## EXERCISE REQUIREMENTS
Present every line of the material below as a numbered list, leaving out the blank lines.

Figure understanding tasks:
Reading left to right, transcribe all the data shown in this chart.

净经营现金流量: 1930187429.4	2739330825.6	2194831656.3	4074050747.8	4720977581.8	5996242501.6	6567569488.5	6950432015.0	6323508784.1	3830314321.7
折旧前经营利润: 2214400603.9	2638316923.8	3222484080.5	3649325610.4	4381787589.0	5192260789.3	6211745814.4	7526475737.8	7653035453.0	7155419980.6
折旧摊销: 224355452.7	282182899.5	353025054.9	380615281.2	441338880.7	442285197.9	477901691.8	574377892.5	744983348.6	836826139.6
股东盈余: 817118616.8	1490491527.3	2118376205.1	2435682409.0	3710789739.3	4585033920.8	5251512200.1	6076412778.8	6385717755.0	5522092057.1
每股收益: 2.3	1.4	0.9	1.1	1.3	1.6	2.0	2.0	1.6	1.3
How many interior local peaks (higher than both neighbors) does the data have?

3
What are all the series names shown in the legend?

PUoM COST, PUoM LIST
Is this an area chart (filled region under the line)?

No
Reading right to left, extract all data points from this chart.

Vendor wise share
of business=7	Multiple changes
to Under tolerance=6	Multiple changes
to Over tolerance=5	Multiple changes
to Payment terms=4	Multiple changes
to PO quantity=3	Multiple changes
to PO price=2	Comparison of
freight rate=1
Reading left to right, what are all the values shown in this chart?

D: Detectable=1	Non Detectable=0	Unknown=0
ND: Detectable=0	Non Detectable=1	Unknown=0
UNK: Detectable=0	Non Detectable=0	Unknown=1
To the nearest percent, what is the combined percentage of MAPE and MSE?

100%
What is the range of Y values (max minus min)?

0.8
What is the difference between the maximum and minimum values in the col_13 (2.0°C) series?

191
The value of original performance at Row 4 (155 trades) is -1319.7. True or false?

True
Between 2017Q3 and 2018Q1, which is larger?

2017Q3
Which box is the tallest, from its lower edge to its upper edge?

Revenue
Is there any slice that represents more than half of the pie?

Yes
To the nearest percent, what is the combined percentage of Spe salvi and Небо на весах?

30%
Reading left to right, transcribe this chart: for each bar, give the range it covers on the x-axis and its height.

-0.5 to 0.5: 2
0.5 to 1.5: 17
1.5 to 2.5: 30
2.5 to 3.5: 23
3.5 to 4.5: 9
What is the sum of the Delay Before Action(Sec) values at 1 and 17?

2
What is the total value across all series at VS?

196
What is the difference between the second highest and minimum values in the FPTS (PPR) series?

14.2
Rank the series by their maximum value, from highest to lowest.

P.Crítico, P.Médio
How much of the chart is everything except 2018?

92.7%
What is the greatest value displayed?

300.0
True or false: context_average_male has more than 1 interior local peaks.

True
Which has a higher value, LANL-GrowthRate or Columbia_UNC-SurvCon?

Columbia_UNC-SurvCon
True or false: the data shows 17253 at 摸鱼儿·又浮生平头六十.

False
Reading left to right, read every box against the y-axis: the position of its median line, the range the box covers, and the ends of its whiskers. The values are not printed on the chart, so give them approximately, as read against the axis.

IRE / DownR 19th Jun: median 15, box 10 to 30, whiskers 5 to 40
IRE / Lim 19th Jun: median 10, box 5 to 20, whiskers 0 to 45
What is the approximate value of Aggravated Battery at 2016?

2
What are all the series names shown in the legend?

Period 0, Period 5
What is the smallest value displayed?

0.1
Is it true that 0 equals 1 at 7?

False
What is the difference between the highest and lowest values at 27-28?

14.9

## WRITTEN SOLUTION
1. Reading left to right, transcribe all the data shown in this chart.
2. 净经营现金流量: 1930187429.4	2739330825.6	2194831656.3	4074050747.8	4720977581.8	5996242501.6	6567569488.5	6950432015.0	6323508784.1	3830314321.7
3. 折旧前经营利润: 2214400603.9	2638316923.8	3222484080.5	3649325610.4	4381787589.0	5192260789.3	6211745814.4	7526475737.8	7653035453.0	7155419980.6
4. 折旧摊销: 224355452.7	282182899.5	353025054.9	380615281.2	441338880.7	442285197.9	477901691.8	574377892.5	744983348.6	836826139.6
5. 股东盈余: 817118616.8	1490491527.3	2118376205.1	2435682409.0	3710789739.3	4585033920.8	5251512200.1	6076412778.8	6385717755.0	5522092057.1
6. 每股收益: 2.3	1.4	0.9	1.1	1.3	1.6	2.0	2.0	1.6	1.3
7. How many interior local peaks (higher than both neighbors) does the data have?
8. 3
9. What are all the series names shown in the legend?
10. PUoM COST, PUoM LIST
11. Is this an area chart (filled region under the line)?
12. No
13. Reading right to left, extract all data points from this chart.
14. Vendor wise share
15. of business=7	Multiple changes
16. to Under tolerance=6	Multiple changes
17. to Over tolerance=5	Multiple changes
18. to Payment terms=4	Multiple changes
19. to PO quantity=3	Multiple changes
20. to PO price=2	Comparison of
21. freight rate=1
22. Reading left to right, what are all the values shown in this chart?
23. D: Detectable=1	Non Detectable=0	Unknown=0
24. ND: Detectable=0	Non Detectable=1	Unknown=0
25. UNK: Detectable=0	Non Detectable=0	Unknown=1
26. To the nearest percent, what is the combined percentage of MAPE and MSE?
27. 100%
28. What is the range of Y values (max minus min)?
29. 0.8
30. What is the difference between the maximum and minimum values in the col_13 (2.0°C) series?
31. 191
32. The value of original performance at Row 4 (155 trades) is -1319.7. True or false?
33. True
34. Between 2017Q3 and 2018Q1, which is larger?
35. 2017Q3
36. Which box is the tallest, from its lower edge to its upper edge?
37. Revenue
38. Is there any slice that represents more than half of the pie?
39. Yes
40. To the nearest percent, what is the combined percentage of Spe salvi and Небо на весах?
41. 30%
42. Reading left to right, transcribe this chart: for each bar, give the range it covers on the x-axis and its height.
43. -0.5 to 0.5: 2
44. 0.5 to 1.5: 17
45. 1.5 to 2.5: 30
46. 2.5 to 3.5: 23
47. 3.5 to 4.5: 9
48. What is the sum of the Delay Before Action(Sec) values at 1 and 17?
49. 2
50. What is the total value across all series at VS?
51. 196
52. What is the difference between the second highest and minimum values in the FPTS (PPR) series?
53. 14.2
54. Rank the series by their maximum value, from highest to lowest.
55. P.Crítico, P.Médio
56. How much of the chart is everything except 2018?
57. 92.7%
58. What is the greatest value displayed?
59. 300.0
60. True or false: context_average_male has more than 1 interior local peaks.
61. True
62. Which has a higher value, LANL-GrowthRate or Columbia_UNC-SurvCon?
63. Columbia_UNC-SurvCon
64. True or false: the data shows 17253 at 摸鱼儿·又浮生平头六十.
65. False
66. Reading left to right, read every box against the y-axis: the position of its median line, the range the box covers, and the ends of its whiskers. The values are not printed on the chart, so give them approximately, as read against the axis.
67. IRE / DownR 19th Jun: median 15, box 10 to 30, whiskers 5 to 40
68. IRE / Lim 19th Jun: median 10, box 5 to 20, whiskers 0 to 45
69. What is the approximate value of Aggravated Battery at 2016?
70. 2
71. What are all the series names shown in the legend?
72. Period 0, Period 5
73. What is the smallest value displayed?
74. 0.1
75. Is it true that 0 equals 1 at 7?
76. False
77. What is the difference between the highest and lowest values at 27-28?
78. 14.9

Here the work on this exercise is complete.